I'm using a pandas DataFrame in which one column contains numpy arrays. When trying to sum that column via aggregation I get an error stating 'Must produce aggregated value'.
e.g.
import pandas as pd
import numpy as np
DF = pd.DataFrame([[1,np.array([10,20,30])],
[1,np.array([40,50,60])],
[2,np.array([20,30,40])],], columns=['category','arraydata'])
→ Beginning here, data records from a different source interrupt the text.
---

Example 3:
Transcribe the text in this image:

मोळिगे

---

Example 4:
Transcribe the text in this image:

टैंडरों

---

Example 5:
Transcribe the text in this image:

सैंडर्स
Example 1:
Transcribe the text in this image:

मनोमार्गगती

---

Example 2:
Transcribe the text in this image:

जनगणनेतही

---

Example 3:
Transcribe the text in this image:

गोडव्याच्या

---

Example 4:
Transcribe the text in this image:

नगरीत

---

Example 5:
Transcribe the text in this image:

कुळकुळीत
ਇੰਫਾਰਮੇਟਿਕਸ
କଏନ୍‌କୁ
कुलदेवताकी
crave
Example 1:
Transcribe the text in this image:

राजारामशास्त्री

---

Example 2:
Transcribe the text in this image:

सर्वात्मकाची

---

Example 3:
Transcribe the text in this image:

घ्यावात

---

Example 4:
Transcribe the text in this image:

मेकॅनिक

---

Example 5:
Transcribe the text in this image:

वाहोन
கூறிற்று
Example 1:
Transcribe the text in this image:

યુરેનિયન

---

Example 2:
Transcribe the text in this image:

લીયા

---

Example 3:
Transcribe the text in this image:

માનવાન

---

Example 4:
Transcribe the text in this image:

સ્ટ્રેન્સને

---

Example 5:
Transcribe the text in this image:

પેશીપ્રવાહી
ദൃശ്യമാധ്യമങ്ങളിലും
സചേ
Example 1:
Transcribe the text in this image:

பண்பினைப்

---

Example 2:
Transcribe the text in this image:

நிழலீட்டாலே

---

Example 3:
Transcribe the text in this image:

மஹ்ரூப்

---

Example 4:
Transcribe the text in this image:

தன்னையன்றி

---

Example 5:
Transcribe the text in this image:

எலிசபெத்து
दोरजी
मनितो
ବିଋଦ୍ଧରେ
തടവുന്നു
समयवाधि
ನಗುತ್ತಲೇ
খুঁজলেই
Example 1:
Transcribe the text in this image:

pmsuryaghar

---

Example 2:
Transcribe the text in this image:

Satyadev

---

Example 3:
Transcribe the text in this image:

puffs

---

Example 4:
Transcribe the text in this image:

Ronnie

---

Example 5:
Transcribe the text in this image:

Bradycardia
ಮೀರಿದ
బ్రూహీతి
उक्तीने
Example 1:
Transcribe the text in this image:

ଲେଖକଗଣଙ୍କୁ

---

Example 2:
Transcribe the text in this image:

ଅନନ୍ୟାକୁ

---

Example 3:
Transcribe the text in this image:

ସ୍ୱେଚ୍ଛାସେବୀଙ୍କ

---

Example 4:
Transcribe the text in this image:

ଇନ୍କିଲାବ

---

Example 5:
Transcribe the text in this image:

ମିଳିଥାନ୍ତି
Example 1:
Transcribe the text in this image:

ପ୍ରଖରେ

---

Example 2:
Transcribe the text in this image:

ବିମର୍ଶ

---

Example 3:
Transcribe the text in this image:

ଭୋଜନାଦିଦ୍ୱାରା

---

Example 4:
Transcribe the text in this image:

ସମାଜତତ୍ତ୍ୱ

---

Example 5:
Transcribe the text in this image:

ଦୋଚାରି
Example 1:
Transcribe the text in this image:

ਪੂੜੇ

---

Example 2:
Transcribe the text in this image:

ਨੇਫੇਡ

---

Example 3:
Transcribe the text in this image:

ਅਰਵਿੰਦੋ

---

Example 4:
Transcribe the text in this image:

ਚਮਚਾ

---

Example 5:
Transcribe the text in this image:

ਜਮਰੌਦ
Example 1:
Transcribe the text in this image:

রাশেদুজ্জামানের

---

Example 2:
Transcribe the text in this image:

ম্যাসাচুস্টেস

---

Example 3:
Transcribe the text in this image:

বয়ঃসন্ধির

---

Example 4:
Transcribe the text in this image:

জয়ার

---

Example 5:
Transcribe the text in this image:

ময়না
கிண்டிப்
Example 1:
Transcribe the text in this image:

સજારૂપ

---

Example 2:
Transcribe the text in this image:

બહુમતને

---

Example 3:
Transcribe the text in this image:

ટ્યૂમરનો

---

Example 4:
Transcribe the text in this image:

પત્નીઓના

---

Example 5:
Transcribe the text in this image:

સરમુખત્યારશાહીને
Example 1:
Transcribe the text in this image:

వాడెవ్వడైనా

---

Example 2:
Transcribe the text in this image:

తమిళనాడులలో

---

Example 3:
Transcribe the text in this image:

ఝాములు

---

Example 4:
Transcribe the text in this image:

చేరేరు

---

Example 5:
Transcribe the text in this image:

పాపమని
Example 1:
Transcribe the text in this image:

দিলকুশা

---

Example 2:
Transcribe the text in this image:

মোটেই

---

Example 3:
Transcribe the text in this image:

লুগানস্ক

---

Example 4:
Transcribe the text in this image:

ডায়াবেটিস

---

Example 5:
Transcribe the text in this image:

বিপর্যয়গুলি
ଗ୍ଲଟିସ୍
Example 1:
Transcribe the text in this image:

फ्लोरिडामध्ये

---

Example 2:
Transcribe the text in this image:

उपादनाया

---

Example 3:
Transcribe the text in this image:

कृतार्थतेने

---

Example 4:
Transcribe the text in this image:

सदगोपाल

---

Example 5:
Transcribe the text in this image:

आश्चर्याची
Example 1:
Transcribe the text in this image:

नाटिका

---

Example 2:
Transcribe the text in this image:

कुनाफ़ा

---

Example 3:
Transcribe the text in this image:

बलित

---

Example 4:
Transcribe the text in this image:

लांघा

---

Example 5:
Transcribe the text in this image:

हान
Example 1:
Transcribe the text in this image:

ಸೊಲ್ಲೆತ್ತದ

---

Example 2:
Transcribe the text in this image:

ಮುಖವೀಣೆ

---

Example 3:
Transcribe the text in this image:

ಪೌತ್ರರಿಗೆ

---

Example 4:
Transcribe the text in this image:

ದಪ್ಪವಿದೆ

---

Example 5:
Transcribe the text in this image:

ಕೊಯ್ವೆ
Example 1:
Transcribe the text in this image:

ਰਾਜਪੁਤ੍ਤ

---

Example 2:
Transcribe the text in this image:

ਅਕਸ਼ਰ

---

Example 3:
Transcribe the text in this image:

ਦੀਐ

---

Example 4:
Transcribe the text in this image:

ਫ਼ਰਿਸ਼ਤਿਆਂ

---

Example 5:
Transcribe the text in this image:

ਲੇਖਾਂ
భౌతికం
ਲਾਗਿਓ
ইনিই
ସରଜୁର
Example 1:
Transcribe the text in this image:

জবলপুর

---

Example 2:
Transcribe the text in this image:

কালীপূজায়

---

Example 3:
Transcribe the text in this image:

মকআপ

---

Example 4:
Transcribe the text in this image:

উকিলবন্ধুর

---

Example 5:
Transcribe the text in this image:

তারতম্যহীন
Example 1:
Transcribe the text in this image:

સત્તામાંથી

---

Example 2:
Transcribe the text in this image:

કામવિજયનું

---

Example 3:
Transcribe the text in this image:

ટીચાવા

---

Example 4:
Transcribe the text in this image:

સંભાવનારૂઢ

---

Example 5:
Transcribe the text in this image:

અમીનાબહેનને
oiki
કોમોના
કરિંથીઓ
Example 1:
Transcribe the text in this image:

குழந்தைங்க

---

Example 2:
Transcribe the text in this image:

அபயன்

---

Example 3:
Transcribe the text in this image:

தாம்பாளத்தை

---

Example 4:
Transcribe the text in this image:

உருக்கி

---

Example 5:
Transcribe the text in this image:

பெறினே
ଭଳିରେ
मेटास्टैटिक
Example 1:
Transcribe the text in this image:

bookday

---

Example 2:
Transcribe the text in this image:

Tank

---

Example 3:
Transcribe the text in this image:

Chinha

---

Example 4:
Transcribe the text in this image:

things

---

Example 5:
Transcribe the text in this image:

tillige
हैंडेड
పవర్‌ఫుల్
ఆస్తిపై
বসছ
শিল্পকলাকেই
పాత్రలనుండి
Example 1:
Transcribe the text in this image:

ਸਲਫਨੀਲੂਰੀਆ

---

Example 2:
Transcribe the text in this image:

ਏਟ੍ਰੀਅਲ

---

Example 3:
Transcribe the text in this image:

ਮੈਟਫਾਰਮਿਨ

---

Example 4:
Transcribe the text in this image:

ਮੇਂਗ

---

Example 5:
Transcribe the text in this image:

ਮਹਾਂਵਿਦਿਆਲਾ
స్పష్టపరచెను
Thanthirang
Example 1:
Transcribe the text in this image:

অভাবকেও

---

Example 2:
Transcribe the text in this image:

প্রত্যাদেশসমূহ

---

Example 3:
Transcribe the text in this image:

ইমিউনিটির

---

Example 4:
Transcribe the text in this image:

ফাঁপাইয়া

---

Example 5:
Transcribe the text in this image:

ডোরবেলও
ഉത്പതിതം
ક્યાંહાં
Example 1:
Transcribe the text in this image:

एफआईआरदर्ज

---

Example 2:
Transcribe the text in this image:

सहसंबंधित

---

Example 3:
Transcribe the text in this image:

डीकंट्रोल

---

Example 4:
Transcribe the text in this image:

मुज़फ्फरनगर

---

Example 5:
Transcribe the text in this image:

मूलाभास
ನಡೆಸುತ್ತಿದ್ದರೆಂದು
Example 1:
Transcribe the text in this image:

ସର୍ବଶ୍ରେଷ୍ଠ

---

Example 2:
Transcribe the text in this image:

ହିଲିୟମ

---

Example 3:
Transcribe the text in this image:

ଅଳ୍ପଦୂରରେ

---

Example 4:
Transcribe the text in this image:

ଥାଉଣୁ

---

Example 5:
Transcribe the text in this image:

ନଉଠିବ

This works the way I would expect it to:
DF.groupby('category').agg(sum)
output:
arraydata
category 1 [50 70 90]
2 [20 30 40]
However, since my real data frame has multiple numeric columns, arraydata is not chosen as the default column to aggregate on, and I have to select it manually. Here is one approach I tried:
g=DF.groupby('category')
g.agg({'arraydata':sum})
Here is another:
g=DF.groupby('category')
g['arraydata'].agg(sum)
Both give the same output:
Exception: must produce aggregated value
However if I have a column that uses numeric rather than array data, it works fine. I can work around this, but it's confusing and I'm wondering if this is a bug, or if I'm doing something wrong. I feel like the use of arrays here might be a bit of an edge case and indeed wasn't sure if they were supported. Ideas?
Thanks